Gu Lin made his NPB debut on 23 April 2025, pitching 5 2/3 innings in a loss. Gu Lin recorded his first NPB win on 2 May, which was also the first win by a Taiwanese pitcher in four NBP seasons, as well as the first win by a pitcher who had started his career in the CBPL since 2007. Gu Lin pitched a complete game shutout on 98 pitches on 10 May, a performance that qualified as a Maddux. He became the third Taiwanese pitcher to throw a Maddux in Nippon Professional Baseball. The feat had previously been achieved by Wei-Yin Chen in 2011. Gu Lin was demoted to the second team on 22 May. Gu Lin threw 2 1/3 innings in his next first team appearance on 3 June, was removed due to an abdominal injury, and expected to miss significant time.

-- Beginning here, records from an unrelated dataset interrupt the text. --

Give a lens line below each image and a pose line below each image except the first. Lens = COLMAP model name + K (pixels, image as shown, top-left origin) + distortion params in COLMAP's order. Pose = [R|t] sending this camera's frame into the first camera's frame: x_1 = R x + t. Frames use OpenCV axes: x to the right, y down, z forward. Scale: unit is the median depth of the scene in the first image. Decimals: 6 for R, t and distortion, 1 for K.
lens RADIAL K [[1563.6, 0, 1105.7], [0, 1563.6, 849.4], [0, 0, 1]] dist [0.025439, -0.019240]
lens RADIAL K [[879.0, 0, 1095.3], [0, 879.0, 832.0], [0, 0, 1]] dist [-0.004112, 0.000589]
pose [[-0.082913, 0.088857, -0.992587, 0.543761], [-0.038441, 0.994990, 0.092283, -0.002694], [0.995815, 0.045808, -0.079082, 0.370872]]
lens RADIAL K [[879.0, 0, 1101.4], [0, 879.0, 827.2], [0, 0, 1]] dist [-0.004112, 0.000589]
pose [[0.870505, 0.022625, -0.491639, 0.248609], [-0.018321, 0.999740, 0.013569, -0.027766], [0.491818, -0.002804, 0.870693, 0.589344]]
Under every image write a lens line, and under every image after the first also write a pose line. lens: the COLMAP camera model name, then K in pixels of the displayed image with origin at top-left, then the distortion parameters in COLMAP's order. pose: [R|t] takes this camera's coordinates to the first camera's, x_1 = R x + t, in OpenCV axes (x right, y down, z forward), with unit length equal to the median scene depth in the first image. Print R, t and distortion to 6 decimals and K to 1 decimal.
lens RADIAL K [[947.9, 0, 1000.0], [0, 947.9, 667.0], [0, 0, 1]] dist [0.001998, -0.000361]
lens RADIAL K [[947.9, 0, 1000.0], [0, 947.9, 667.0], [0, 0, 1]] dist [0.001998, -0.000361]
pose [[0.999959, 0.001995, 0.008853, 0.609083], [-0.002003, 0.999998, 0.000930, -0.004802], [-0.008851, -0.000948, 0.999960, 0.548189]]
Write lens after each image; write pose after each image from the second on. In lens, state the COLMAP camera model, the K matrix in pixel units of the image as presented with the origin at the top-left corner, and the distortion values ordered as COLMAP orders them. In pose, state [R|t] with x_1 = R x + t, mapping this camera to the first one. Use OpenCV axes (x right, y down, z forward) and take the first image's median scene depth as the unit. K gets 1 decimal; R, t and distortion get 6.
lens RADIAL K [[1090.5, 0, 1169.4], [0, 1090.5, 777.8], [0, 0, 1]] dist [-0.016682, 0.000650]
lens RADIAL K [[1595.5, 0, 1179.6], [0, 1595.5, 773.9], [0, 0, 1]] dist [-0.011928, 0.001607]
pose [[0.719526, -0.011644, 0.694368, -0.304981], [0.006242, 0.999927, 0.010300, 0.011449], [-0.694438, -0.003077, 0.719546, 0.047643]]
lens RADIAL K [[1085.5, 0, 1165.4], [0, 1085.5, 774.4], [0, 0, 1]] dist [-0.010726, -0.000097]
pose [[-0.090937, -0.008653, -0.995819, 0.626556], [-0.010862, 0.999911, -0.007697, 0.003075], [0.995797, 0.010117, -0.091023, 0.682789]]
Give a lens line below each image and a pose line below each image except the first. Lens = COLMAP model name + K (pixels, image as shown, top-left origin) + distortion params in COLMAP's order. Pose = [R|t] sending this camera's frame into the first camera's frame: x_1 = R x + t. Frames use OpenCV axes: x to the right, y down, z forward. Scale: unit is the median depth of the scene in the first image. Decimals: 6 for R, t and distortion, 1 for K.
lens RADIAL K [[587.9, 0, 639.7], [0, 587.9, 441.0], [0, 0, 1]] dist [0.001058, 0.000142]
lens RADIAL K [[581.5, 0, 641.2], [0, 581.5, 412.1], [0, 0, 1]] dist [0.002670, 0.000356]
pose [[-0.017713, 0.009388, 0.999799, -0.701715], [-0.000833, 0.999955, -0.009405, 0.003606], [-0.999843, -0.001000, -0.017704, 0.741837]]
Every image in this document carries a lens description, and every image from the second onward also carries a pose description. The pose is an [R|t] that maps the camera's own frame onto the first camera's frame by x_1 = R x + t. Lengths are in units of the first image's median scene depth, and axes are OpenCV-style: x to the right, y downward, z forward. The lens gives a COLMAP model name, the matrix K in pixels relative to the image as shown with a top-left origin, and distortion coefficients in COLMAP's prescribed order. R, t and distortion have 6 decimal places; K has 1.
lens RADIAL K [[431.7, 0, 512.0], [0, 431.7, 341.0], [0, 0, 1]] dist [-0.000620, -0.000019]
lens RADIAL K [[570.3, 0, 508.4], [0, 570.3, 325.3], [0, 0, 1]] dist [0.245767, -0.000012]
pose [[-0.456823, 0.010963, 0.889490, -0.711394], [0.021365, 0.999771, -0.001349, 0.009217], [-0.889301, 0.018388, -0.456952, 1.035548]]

In mid-September, Gu Lin pitched out of the bullpen for the first team.

== International career ==
Gu Lin was named to the Taiwanese roster for the 2026 World Baseball Classic. He was considered one of the team's top pitchers, alongside Hsu Jo-hsi. Gu Lin started Taiwan's final game of Pool C play against South Korea, pitching four innings of a game Taiwan won 5–4. Gu Lin said of the matchup, "South Korea is super tough, but we are also super tough!", and was quoted by President Lai Ching-te in a congratulatory statement. However, South Korea advanced to the quarter-finals despite Gu Lin's performance on the following day, eliminating Taiwan from the tournament.

==Personal life==
Gu Lin Ruei-yang is of Atayal descent, and was known as Lin Ruei-yang until adding his mother's surname to his full name. Gu Lin Ruei-yang's brother, Gu Lin Ruei-chen, is four years older than him, and also played amateur baseball. As Gu Lin started his professional baseball career in 2018, both his father and grandfather died.

Gu Lin Ruei-yang is married. He is known as "Taiwan's Golden Grandson".